Jamais de joie excessive. Mais jamais non plus de peine. Ils n’étaient faits d’ailleurs ni pour les joies ni pour les peines.

Or, un jour, au moment même de la représentation, par suite d’indisposition subite des principaux interprètes, le théâtre où travaillait Gustave Bréaume dut faire relâche. Gustave résolut d’aller rejoindre sa femme. Mais, en route, il passa devant un nouveau music-hall, le Palace Impérial, tout ruisselant de cascades électriques, et où d’immenses affiches multicolores dressaient la merveilleuse silhouette de la belle Angélis.

Gustave n’avait jamais eu l’occasion de voir une de ces magnifiques créatures qui s’habillent avec quelques colliers de diamants et de perles. Il fut tenté. Ernestine pourrait-elle lui reprocher cette innocente distraction ? Malgré la dépense, il prit un fauteuil de galerie et entra.

Placé au premier rang, entre un soldat tout pâle et un vieux monsieur respectable, il écouta sans plaisir quelques chansons libertines et vit défiler des bataillons de filles qui lui semblèrent très laides. Son voisin, le soldat, devina sans doute son ennui et murmura :

— Patientez. C’est son tour.

— À qui ?

— À la belle Angélis. Vous allez voir comme elle est découpée !

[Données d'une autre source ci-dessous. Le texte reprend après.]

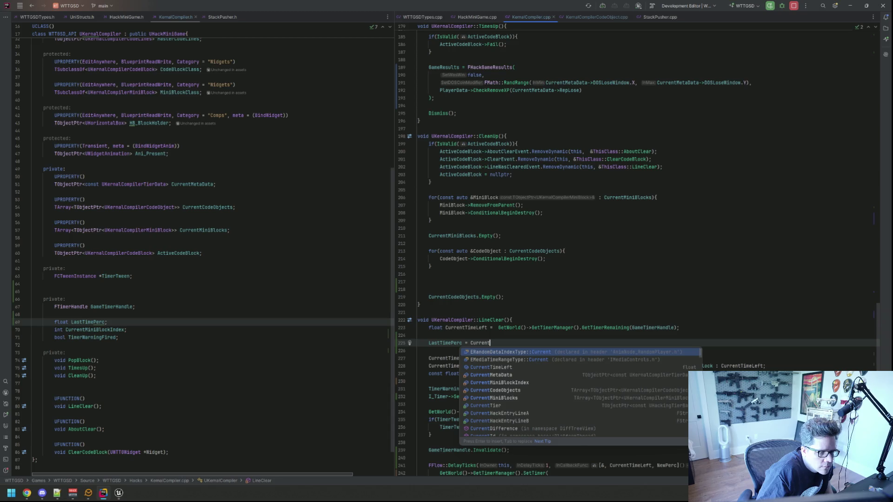
text(TimeLeft;)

Le tumulte de l’orchestre s’arrêta. La multitude des figurants demeura figée sur place. Un grand silence annonça l’événement solennel. Et, d’un buisson d’éventails en plumes qui palpitaient mystérieusement, surgit la belle Angélis.

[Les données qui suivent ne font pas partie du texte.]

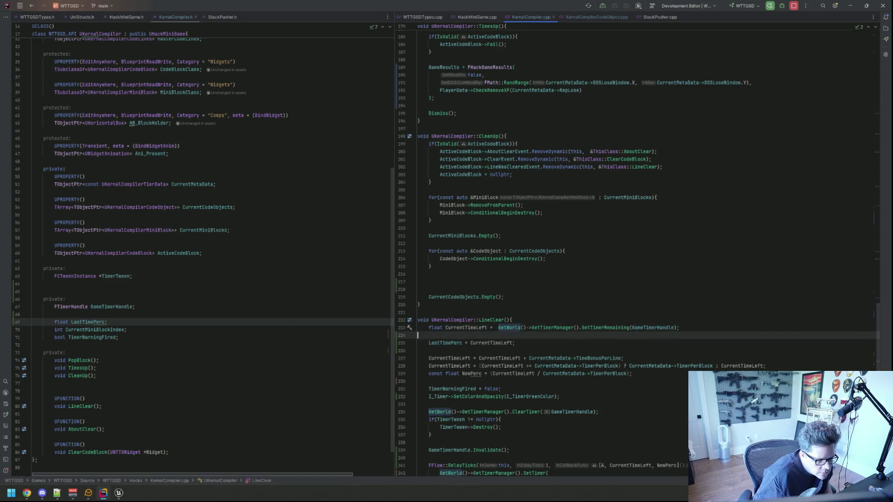
key(ctrl+alt+F11)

Il y eut comme un bruit de clameurs étouffées, de gestes qui s’immobilisaient. Gustave exhala quelques balbutiements de stupeur. Tout de suite, il avait reconnu, dans cette apparition miraculeuse, sa femme, Ernestine, toute nue.

Ce qui bouleversait Gustave, c’était à la fois de reconnaître Ernestine et, pour ainsi dire, de ne pas la reconnaître. Que cette femme nue fût la sienne, il n’en doutait pas une seconde. Mais comment se pouvait-il que sa femme fût ainsi, et qu’il n’en eût rien su jusqu’alors, et qu’elle-même ne se fût pas plus vantée d’être ainsi que si elle eût ignoré la perfection de ses formes ? L’épouse, qui était à lui, depuis cinq ans, avait donc ce corps admirable que tout Paris venait contempler chaque soir, cette gorge ample et magnifique, cette peau blanche que les projections illuminaient, cette majesté d’attitude ?

Il n’éprouva point de jalousie, mais subit un accès de rage en voyant d’un coup d’œil tout ce public silencieux, tous ces hommes haletants, dont le regard caressait éperdument le beau corps qui s’offrait sans un voile. Mais cette crise dura peu. Il sentait confusément qu’il n’y avait point que du désir dans le silence et l’immobilité de la foule, mais une admiration sans bornes et le respect de la beauté.

Lui-même, il la comprenait, cette beauté inconnue qu’à son insu il avait dédaignée. Elle influait sur lui, le désarmait et l’apaisait. Et tout cela faisait descendre dans son âme une singulière douceur qui le gonflait d’une fierté croissante, d’un orgueil de mari dont la femme n’a point et ne peut avoir de rivale en ce monde.

Le buisson d’éventails cependant s’était entrouvert, et la belle Angélis en sortait. Elle évolua avec une grâce incomparable, reine par la noblesse et la dignité, chaste par la pureté des lignes. L’orchestre chantait ses louanges. Les figurants s’inclinaient devant elle. Le vieux monsieur déclara, en confidence :

— D’après l’ouvreuse, c’est une dactylographe. Il y a deux semaines, une de ses amies, qui est employée ici, lui téléphona de venir. La vedette manquait. On déshabilla la dactylo, et on en fit la belle Angélis… Cinq cents francs par soir, dit-on.

Gustave frissonna. Il n’avait pas encore réfléchi aux raisons pour lesquelles sa femme s’exhibait ainsi. Plaisir de montrer ses formes ? Perversité ? Non.